[PROVIDED ENTRIES — start]

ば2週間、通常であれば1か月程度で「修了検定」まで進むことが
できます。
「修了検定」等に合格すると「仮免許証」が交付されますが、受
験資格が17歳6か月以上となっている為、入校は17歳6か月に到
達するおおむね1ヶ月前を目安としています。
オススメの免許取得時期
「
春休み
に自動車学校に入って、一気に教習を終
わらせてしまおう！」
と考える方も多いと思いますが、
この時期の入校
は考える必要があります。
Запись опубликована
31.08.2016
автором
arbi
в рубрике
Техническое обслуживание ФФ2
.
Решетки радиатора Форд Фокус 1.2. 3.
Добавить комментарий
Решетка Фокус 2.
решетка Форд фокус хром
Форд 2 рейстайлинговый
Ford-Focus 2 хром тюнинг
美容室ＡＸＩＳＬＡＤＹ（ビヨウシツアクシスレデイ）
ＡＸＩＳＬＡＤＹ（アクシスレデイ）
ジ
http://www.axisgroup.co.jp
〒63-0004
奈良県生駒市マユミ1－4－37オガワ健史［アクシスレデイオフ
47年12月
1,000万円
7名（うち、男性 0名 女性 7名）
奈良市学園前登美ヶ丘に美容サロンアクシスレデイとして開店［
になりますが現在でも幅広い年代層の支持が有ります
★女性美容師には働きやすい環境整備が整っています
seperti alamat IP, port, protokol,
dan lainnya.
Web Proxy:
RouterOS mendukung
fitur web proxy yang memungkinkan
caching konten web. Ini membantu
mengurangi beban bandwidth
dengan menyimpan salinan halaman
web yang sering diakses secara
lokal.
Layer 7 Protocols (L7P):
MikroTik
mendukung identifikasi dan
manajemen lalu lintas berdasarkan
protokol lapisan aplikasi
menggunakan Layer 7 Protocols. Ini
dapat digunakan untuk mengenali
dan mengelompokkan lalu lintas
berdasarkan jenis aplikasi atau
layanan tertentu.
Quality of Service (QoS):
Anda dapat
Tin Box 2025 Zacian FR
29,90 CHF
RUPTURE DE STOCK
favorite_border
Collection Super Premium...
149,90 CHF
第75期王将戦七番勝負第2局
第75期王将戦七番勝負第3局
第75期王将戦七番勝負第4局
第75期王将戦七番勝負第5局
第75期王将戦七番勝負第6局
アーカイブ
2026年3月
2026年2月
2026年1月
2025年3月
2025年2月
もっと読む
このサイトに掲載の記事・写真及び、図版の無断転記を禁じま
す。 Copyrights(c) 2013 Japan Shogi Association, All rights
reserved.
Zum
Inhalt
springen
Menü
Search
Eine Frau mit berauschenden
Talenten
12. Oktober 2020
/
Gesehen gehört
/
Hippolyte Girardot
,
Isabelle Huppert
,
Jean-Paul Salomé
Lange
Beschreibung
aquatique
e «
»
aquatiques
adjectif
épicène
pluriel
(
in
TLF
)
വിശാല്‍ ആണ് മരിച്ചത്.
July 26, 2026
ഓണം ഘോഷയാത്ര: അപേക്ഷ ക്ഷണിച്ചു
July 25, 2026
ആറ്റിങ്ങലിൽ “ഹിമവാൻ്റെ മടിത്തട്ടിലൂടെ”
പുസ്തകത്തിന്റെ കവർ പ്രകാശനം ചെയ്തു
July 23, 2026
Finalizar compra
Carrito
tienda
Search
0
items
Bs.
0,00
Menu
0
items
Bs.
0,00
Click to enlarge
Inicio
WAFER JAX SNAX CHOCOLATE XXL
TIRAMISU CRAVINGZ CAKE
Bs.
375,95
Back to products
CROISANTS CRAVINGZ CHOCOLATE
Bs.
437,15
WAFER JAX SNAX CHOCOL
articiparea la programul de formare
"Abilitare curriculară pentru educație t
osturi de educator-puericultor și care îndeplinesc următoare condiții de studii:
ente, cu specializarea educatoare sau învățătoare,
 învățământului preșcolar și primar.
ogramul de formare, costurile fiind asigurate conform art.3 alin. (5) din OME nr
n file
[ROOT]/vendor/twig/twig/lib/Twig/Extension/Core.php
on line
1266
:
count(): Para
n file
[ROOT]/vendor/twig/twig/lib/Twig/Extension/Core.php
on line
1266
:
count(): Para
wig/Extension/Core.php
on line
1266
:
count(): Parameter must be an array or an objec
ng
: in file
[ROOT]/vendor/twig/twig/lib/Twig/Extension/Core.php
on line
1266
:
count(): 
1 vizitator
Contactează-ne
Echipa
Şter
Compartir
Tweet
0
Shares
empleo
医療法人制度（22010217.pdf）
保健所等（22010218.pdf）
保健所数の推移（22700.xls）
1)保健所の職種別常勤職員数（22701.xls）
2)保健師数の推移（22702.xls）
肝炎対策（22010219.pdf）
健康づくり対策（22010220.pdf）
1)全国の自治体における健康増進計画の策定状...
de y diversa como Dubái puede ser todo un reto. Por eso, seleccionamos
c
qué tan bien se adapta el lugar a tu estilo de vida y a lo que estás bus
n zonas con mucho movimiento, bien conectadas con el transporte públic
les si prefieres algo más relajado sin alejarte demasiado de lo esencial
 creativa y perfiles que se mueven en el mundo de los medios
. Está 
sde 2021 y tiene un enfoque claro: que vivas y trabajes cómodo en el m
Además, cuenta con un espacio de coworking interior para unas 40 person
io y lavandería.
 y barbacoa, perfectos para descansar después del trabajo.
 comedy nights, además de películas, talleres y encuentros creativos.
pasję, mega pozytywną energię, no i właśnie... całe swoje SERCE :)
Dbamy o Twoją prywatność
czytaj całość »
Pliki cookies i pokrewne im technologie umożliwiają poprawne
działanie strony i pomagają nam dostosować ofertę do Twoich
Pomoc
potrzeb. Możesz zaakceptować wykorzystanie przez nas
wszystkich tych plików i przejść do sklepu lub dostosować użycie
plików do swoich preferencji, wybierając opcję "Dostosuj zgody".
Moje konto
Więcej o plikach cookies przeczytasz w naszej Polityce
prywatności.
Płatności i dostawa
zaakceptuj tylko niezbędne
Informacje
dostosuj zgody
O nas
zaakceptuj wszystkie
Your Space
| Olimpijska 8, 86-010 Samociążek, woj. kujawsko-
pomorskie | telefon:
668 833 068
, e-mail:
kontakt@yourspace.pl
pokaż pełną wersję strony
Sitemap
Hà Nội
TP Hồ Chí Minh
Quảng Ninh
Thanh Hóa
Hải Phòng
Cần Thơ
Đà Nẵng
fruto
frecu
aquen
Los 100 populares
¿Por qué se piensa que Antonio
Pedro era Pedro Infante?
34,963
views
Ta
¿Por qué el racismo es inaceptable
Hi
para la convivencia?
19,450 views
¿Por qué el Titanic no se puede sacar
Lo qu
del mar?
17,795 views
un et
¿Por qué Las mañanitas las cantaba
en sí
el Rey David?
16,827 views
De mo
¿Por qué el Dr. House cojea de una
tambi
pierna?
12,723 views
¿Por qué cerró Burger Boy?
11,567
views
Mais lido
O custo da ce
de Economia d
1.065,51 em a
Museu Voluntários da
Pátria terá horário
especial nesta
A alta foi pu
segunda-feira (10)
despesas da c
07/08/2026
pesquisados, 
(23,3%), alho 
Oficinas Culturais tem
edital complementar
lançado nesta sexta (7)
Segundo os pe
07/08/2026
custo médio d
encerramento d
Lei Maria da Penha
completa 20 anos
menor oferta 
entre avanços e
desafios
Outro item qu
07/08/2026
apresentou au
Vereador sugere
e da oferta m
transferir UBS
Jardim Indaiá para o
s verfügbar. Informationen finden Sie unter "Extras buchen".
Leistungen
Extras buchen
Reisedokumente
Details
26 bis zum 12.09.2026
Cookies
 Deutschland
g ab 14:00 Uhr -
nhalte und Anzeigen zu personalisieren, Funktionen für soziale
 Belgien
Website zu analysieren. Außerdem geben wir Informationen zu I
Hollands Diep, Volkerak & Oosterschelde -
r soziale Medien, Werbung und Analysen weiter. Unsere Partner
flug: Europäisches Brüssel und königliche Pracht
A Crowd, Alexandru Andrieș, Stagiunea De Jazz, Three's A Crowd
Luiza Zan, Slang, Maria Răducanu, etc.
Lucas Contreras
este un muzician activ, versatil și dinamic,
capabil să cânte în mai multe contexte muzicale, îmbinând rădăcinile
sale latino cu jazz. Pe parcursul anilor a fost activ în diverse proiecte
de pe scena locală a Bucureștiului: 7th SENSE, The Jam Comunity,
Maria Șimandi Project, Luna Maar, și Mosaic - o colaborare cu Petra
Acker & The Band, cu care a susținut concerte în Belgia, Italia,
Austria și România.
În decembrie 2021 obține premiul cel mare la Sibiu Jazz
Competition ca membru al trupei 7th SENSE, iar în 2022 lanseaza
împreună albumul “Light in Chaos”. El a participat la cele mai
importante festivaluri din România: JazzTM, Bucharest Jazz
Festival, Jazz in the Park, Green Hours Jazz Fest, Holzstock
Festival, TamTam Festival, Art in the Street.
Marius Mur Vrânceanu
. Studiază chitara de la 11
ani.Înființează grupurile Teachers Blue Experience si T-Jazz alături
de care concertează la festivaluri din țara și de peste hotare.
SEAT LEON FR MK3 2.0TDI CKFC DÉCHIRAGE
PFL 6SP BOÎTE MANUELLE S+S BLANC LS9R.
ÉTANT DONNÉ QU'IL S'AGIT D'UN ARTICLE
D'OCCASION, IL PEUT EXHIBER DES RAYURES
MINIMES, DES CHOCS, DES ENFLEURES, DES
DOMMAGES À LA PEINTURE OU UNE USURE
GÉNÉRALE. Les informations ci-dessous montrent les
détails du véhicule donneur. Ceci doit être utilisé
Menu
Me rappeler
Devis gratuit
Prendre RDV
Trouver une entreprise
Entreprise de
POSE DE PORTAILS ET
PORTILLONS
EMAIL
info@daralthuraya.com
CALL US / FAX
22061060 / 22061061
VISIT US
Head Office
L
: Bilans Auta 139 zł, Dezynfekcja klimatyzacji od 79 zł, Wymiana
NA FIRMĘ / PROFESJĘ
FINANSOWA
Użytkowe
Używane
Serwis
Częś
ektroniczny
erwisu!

[PROVIDED ENTRIES — finish]

## YOUR OBJECTIVE
Copy the lines of the records without any change, from the start of the records through the line that contains "mengurangi beban bandwidth". Include that line.

## RESPONSE AREA
ば2週間、通常であれば1か月程度で「修了検定」まで進むことが
できます。
「修了検定」等に合格すると「仮免許証」が交付されますが、受
験資格が17歳6か月以上となっている為、入校は17歳6か月に到
達するおおむね1ヶ月前を目安としています。
オススメの免許取得時期
「
春休み
に自動車学校に入って、一気に教習を終
わらせてしまおう！」
と考える方も多いと思いますが、
この時期の入校
は考える必要があります。
Запись опубликована
31.08.2016
автором
arbi
в рубрике
Техническое обслуживание ФФ2
.
Решетки радиатора Форд Фокус 1.2. 3.
Добавить комментарий
Решетка Фокус 2.
решетка Форд фокус хром
Форд 2 рейстайлинговый
Ford-Focus 2 хром тюнинг
美容室ＡＸＩＳＬＡＤＹ（ビヨウシツアクシスレデイ）
ＡＸＩＳＬＡＤＹ（アクシスレデイ）
ジ
http://www.axisgroup.co.jp
〒63-0004
奈良県生駒市マユミ1－4－37オガワ健史［アクシスレデイオフ
47年12月
1,000万円
7名（うち、男性 0名 女性 7名）
奈良市学園前登美ヶ丘に美容サロンアクシスレデイとして開店［
になりますが現在でも幅広い年代層の支持が有ります
★女性美容師には働きやすい環境整備が整っています
seperti alamat IP, port, protokol,
dan lainnya.
Web Proxy:
RouterOS mendukung
fitur web proxy yang memungkinkan
caching konten web. Ini membantu
mengurangi beban bandwidth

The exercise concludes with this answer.